§ **WHAT IS BEING ASKED**: Please reproduce the line containing "Human Factor –" and every line after it in the records below, exactly and with nothing else.

[MATERIAL PROVIDED — start]

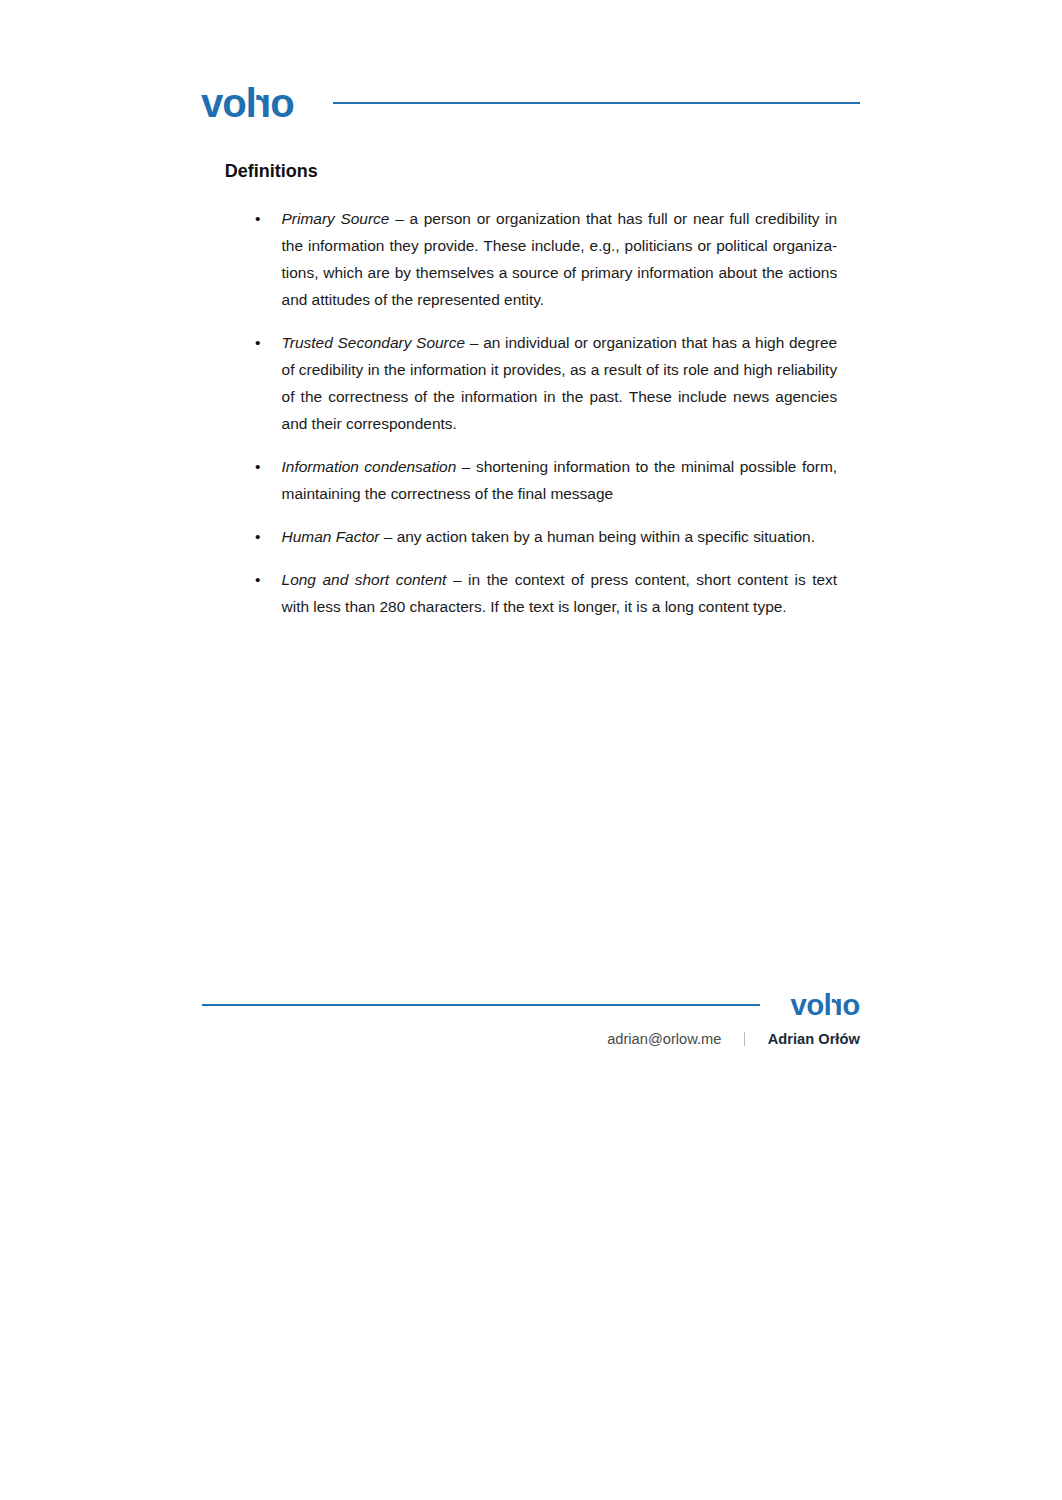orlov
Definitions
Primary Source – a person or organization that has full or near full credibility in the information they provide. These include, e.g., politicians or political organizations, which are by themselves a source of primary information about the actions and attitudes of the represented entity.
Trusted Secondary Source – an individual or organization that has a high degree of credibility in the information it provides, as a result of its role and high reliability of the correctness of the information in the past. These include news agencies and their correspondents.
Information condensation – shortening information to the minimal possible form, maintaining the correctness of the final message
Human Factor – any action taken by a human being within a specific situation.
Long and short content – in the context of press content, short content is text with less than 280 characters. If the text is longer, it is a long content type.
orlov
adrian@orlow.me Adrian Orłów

[MATERIAL PROVIDED — finish]

§ **ANSWER SECTION**:
Human Factor – any action taken by a human being within a specific situation.
Long and short content – in the context of press content, short content is text with less than 280 characters. If the text is longer, it is a long content type.
orlov
adrian@orlow.me Adrian Orłów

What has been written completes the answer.